Since relocating to New Orleans a few years ago, Arcade Fire frontman Win Butler and his wife Regine Chassagne have treated local fans to a number of memorable shows. Butler is often found spinning late night dance parties around town and last year the band played a secret warehouse show the night before closing out Voodoo Fest with a triumphant confetti-soaked performance. But the band’s show last Tuesday at UNO’s Lakefront Arena was their most spectacular to date, with an immersive stage setup, a surprise appearance from Preservation Hall Jazz Band, and a flawless career-spanning setlist
For this tour the band decided to place a boxing-ring style stage smack in the middle of the arena, a bold move for an arena show where sound can be tricky. As the crowd filled in the floor and lower seats of the arena, a booming voice announced the band’s entrance like they were world heavyweight champions. An extensive camera crew provided up-close shots of the band as they emerged from the tunnel and made their way through the boxing ropes onto the stage. Without even playing a single note, the band had already established their epic vision for the evening.
The show kicked off with “Everything Now,” the title track off their new album, and got the crowd singing along to the chanted outro before shifting into the slinky “Signs of Life.” The crowd erupted when the pulsing intro to “Rebellion (Lies)” kicked in and the shouted chorus was echoed throughout the arena. A smooth segue shifted into the dynamic “Here Comes the Night Time” that allowed the band to show off their true muscle. The comedown from the frenetic “Night Time” was handled by Chassagne as she took over lead vocals for the first of many times with the smooth “Haiti.”
The production value for this tour was intentionally over the top, with two massive disco balls, a huge lighting rig, and customized visual projections for each song.
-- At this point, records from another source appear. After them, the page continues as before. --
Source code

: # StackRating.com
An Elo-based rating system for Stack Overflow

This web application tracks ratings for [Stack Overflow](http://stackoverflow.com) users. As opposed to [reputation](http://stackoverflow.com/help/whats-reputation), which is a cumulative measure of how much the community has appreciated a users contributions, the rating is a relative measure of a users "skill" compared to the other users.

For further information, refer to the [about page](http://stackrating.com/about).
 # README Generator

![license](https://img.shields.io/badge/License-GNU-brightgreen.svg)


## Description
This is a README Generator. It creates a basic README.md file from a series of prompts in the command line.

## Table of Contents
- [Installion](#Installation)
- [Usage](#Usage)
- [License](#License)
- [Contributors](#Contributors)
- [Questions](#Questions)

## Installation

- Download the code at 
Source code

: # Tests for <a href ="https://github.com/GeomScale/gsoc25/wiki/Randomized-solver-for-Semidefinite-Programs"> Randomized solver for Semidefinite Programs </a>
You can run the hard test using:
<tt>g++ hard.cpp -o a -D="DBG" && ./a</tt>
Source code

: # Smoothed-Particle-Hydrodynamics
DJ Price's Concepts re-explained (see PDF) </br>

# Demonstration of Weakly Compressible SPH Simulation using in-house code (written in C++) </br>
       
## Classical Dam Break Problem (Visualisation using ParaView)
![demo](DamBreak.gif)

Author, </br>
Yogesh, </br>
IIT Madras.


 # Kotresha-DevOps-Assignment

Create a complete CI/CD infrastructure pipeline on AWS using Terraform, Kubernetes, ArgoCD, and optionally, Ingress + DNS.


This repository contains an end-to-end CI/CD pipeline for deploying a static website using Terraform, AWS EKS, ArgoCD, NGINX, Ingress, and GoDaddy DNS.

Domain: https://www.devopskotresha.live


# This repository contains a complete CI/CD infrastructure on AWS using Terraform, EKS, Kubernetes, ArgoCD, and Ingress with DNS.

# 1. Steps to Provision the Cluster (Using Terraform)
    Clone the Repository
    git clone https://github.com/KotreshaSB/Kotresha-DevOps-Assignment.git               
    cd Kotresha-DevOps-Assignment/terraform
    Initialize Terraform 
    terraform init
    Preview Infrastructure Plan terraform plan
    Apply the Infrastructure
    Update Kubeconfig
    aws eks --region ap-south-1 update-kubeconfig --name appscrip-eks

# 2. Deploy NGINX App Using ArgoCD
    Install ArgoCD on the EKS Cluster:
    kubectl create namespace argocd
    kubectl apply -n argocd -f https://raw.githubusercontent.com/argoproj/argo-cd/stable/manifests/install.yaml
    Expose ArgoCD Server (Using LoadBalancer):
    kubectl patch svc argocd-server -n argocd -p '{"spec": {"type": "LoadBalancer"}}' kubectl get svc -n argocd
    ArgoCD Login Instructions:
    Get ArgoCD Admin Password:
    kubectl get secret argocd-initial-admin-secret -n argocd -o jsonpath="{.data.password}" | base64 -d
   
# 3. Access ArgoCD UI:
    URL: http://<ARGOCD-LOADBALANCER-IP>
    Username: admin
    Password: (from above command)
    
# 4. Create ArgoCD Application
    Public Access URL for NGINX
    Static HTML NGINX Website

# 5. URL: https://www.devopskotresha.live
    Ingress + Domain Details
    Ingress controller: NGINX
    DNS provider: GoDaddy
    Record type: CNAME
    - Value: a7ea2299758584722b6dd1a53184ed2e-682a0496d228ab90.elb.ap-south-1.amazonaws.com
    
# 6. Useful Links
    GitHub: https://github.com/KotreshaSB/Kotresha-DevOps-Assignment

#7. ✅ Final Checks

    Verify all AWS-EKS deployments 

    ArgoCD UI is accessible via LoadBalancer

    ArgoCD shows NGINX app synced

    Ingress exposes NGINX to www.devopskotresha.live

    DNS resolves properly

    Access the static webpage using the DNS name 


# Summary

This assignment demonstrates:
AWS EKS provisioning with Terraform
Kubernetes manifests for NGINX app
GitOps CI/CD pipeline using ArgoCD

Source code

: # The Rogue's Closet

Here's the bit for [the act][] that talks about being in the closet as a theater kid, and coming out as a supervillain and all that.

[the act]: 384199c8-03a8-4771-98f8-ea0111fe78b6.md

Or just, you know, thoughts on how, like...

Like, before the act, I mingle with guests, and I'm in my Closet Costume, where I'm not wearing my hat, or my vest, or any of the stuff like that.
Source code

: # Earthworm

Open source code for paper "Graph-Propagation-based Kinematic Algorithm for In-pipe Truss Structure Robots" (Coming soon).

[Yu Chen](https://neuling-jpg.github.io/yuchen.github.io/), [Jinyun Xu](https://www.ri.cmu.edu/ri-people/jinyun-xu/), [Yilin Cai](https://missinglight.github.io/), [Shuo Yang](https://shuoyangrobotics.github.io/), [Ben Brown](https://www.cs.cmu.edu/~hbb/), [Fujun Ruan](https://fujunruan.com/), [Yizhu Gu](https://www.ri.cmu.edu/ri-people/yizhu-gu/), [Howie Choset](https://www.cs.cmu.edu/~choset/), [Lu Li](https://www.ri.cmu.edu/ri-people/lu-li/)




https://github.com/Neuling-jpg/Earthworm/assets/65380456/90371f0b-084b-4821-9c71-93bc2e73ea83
Rather than distracting from the top-notch musicianship on display, the presentation enhanced the overall experience and kept the audience enraptured throughout the entire show. After dedicating the tender “Suburbs” to the recent hurricane victims in Houston and Puerto Rico, Butler led the band through an energetic version “Ready to Start” that sounded much bigger than the studio version. The groove of “Reflektor” kept the energy high, with ghostly images of David Bowie creeping across the screen during the background vocals he recorded with the band.
With the stage enveloped in a thick fog of smoke, the band kicked into new song “Creature Comforts” before an electrifying “Neighborhood #3 (Power Out).” The band left the smoke-filled stage for a quick break before emerging with Preservation Hall Jazz Band for a second line intro to “Everything_Now (continued).” Naturally the last song of the night was “Wake Up,” the anthemic battle cry that propelled the band to instant stardom in 2004. The stage was swallowed in sound as the crowd wailed along to the song’s classic intro and sang every word. Refusing to let a good thing end, the band kept the song going as they walked offstage and made their way through the crowd, hugging and thanking fans for making the night one to remember.
Arcade Fire have always been larger than life in their sound and style, and with this tour they have taken that idea to the extreme. The band refuses to sit still as they shift their sound and their continual evolution is a truly magnificent thing to behold. Fans of the band in New Orleans are incredibly lucky to have a front row seat for one of the greatest American rock bands of all time.